R:今後はずれ込むと言っても、廃炉のプロセスはどう進んでいくのでしょうか。

小出:まず、使用済み燃料プールの件を少し話しますが、一番問題だったのは4号機の使用済み燃料プールでした。建屋内の使用済み燃料プールが埋め込まれている階まで爆発で吹き飛んでしまっていて、半分壊れた建屋の中に使用済み燃料プールが宙づりになっているような状態でした。

事故当時、4号機は定期検査中だったために、炉心にあった燃料の全てがプールの底にあったのですが、それが崩れ落ちるようなことになれば、もう東京 すら避難しなければいけないと、当時、原子力委員会の委員長だった近藤駿介さんが報告を出したというぐらい危機的な状態だったのです。なんとかそこを早め に始末しなければいけないということで、2013年11月から、隣にある共用燃料プールという所に使用済み燃料の移送を始めまして、2014年11月4日 にようやく作業を終えました。

R:無事に終わってよかったですね。

小出:私は、本当にほっとしました。ですから、この件に関して言う限りは、東京電力はよくやったと私は思います。ただし、使用済み燃料プールは、1号機、2号機、3号機にもあります。そちらの方は、建屋の内部が猛烈に放射能で汚れていますので、近づくことすらできないわけです。

それでも、どうしてもやらなければいけません。使用済み燃料プールの中にある燃料だけは、なんとしても移動させなければいけませんので、これから1 号機、3号機、2号機の順番で、作業を進めることになっています。そのためにはまず、1号機にわざわざ取り付けたカバーを撤去するしかありません。2号機 の原子炉建屋はまがりなりにも形が残っているのですが、それも場合によっては撤去せざるを得ないかもしれません。こうしたカバーや建屋を撤去するだけで、 一体何年かかってしまうのだろうかと、私は心配です。でも、それをやらなければ、熔け落ちた炉心、デブリと呼ばれている物の取り出しにも全く手が付けられ ないわけですから、一歩一歩進めるしかないと思います。

R:なるほど。
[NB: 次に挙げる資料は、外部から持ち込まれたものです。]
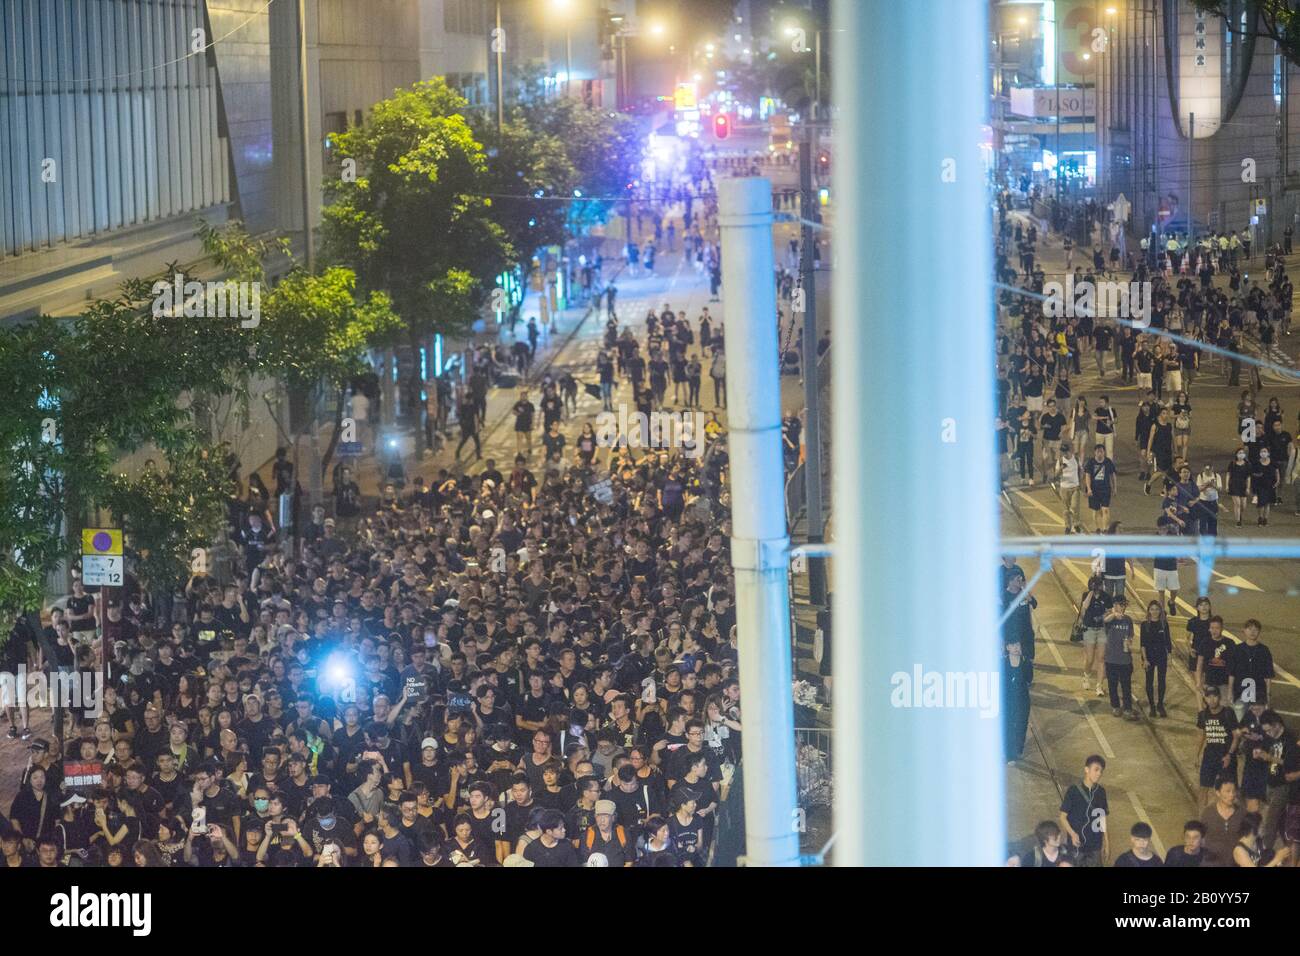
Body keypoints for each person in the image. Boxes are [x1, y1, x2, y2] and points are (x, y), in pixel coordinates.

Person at [1059, 755, 1109, 866]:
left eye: (1101, 771)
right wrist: (1072, 834)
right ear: (1086, 769)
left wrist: (1106, 842)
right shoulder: (1073, 791)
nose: (1099, 773)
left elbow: (1102, 818)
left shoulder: (1101, 792)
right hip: (1077, 845)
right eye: (1096, 769)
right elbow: (1062, 817)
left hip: (1095, 845)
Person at [1195, 687, 1241, 807]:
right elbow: (1202, 735)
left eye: (1215, 696)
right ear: (1205, 698)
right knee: (1203, 788)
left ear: (1219, 697)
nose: (1212, 699)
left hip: (1225, 757)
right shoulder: (1203, 715)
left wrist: (1230, 755)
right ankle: (1202, 820)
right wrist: (1197, 755)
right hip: (1210, 755)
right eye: (1209, 696)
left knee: (1228, 789)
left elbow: (1236, 735)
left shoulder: (1227, 713)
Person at [1102, 597, 1139, 721]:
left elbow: (1130, 636)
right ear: (1114, 605)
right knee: (1112, 685)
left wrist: (1129, 642)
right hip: (1111, 658)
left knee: (1126, 686)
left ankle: (1128, 708)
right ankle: (1116, 706)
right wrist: (1114, 614)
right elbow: (1104, 620)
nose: (1122, 607)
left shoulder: (1128, 620)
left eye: (1124, 605)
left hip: (1125, 659)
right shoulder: (1109, 618)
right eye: (1119, 605)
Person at [1138, 600, 1172, 718]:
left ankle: (1160, 704)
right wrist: (1145, 659)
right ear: (1148, 611)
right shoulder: (1144, 625)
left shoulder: (1164, 624)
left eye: (1157, 609)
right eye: (1152, 609)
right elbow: (1142, 644)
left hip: (1161, 656)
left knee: (1161, 681)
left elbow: (1168, 641)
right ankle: (1152, 706)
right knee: (1149, 681)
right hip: (1149, 657)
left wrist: (1169, 657)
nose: (1154, 612)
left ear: (1160, 611)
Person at [1083, 444, 1117, 533]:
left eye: (1101, 451)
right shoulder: (1091, 462)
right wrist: (1089, 488)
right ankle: (1098, 528)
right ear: (1095, 452)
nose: (1099, 453)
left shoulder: (1108, 462)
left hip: (1105, 489)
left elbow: (1112, 475)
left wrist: (1114, 487)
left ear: (1104, 452)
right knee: (1096, 511)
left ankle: (1105, 529)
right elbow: (1087, 476)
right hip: (1094, 490)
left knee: (1105, 509)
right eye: (1098, 451)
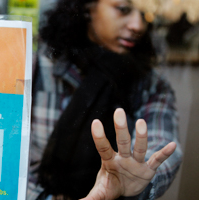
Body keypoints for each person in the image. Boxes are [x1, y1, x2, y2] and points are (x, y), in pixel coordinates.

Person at [27, 0, 183, 199]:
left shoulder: (150, 83)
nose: (137, 25)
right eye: (123, 9)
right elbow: (9, 162)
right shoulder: (37, 67)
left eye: (144, 14)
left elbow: (161, 143)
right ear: (87, 7)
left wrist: (139, 177)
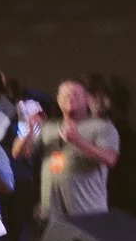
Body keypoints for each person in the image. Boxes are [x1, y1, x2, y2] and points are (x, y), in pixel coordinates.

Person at [19, 80, 121, 224]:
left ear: (86, 98)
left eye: (75, 94)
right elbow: (21, 153)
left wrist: (78, 140)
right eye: (65, 94)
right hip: (52, 214)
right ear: (58, 99)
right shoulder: (49, 127)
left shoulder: (103, 127)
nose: (70, 97)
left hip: (87, 213)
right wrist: (28, 130)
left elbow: (110, 159)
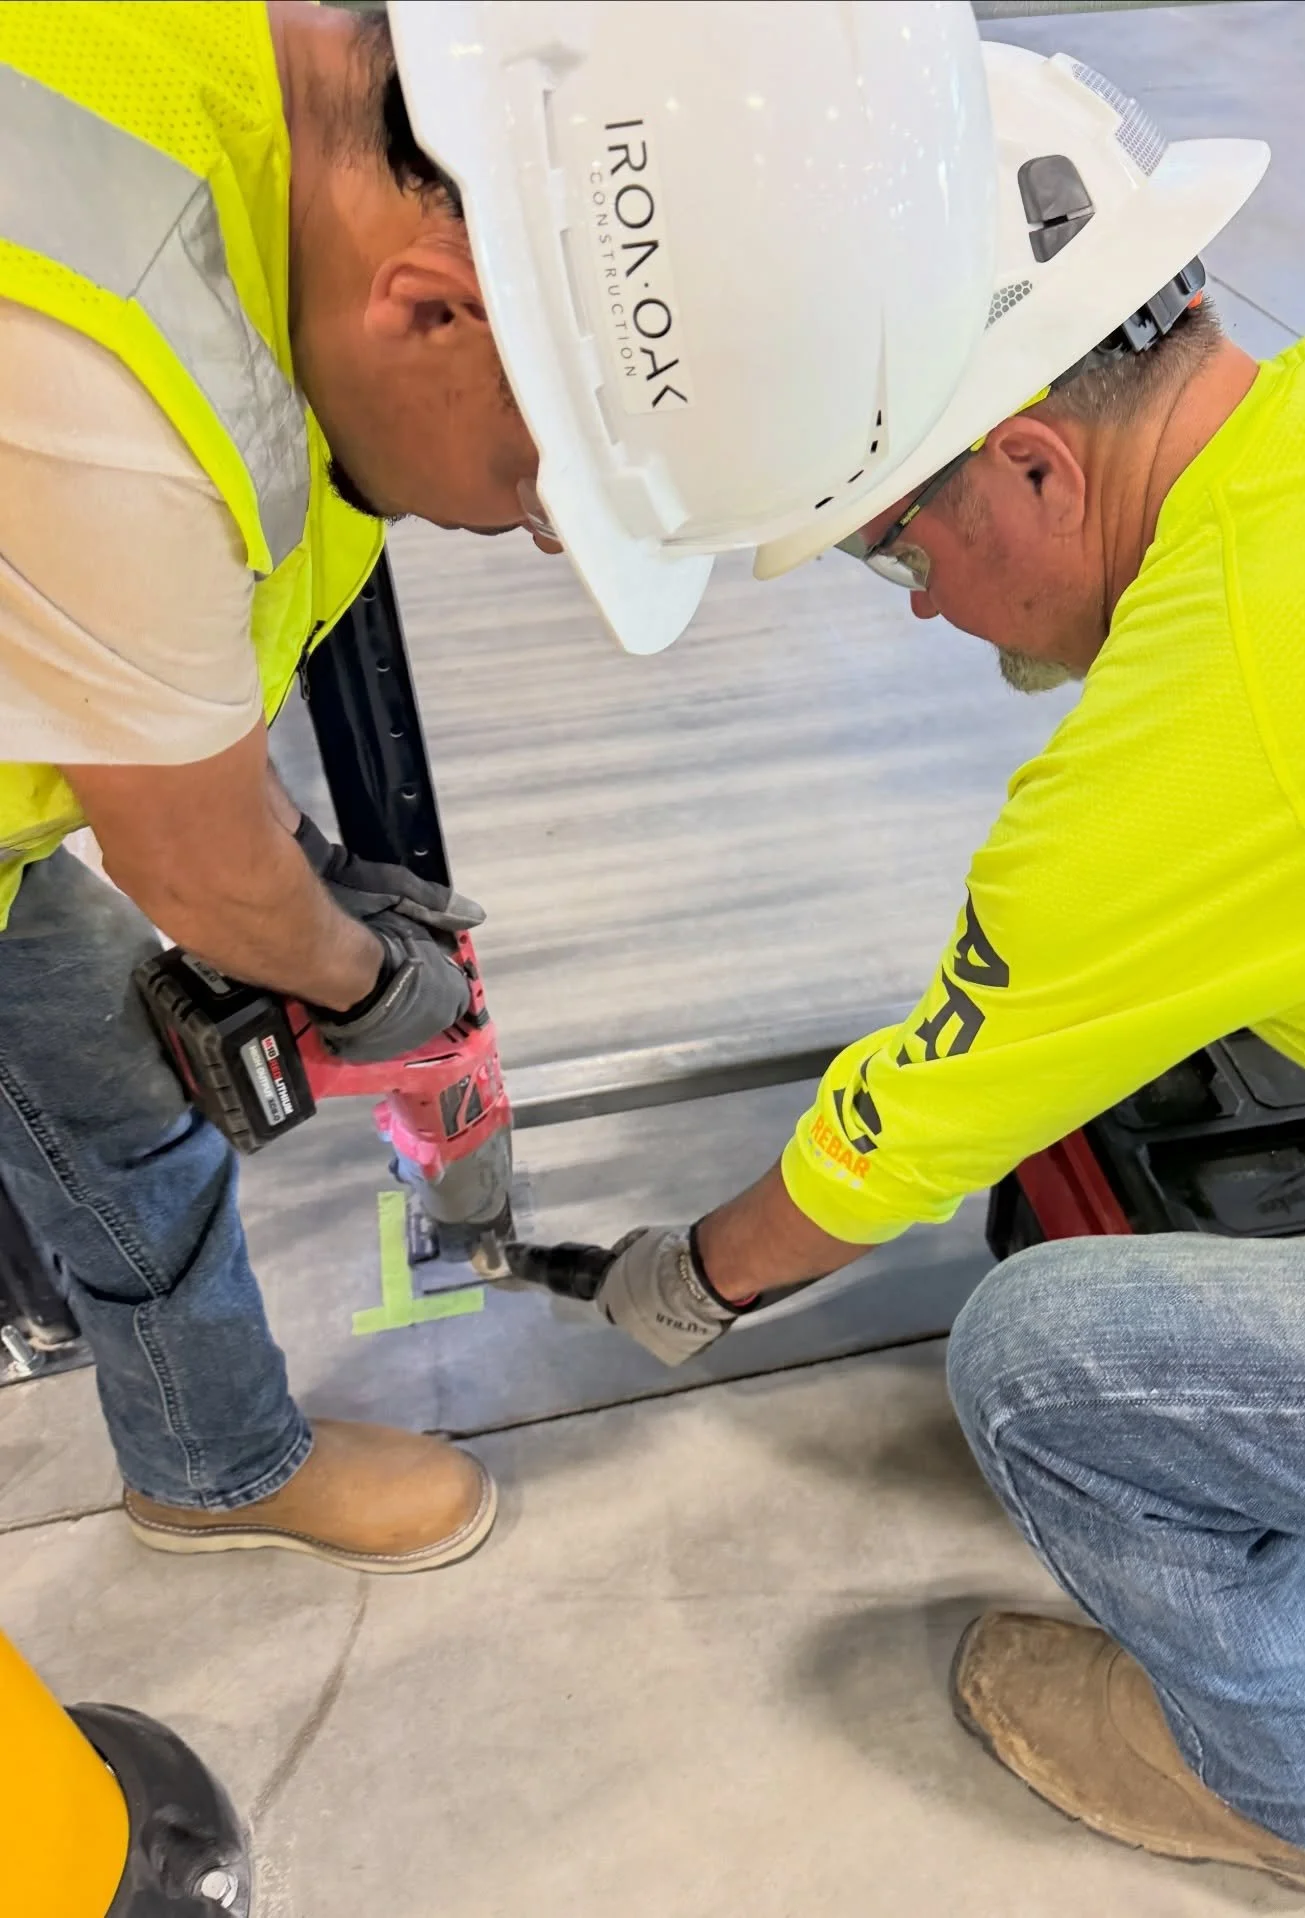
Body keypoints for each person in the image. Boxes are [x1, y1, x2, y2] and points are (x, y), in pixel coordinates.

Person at [541, 43, 1305, 1906]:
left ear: (1032, 457)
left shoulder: (1201, 729)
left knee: (1035, 1362)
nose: (928, 604)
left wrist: (683, 1282)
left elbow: (903, 1137)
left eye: (892, 550)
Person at [0, 0, 996, 1572]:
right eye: (543, 480)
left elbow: (152, 666)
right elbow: (191, 873)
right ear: (434, 306)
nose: (541, 534)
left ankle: (212, 1457)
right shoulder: (99, 358)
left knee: (116, 1105)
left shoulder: (281, 91)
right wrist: (367, 980)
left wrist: (296, 860)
原発は安全神話だけではなくて、廃炉にまつわるもろもろも、フィクションというか神話に満ちている感じがしますね。

小出:要するに、東京電力や国は、とにかく自分たちに少しでも都合のいいように考えて工程表等を作ってきたわけです。そんなもの実現できる道理がありませんので、これから困難はますます大きくなっていくと思います。
人類の誰も経験したことがない事故を起こした原発の廃炉作業。スリーマイル島原発やチェルノブイリ原発は1基だけだった。チェルノブイリはまだ廃炉作業が 何年かかるか見通しが立っていない。こうしたことから考えても、今後、福島第一原発で何が起こるか、誰にもわからないというのが実情だろう。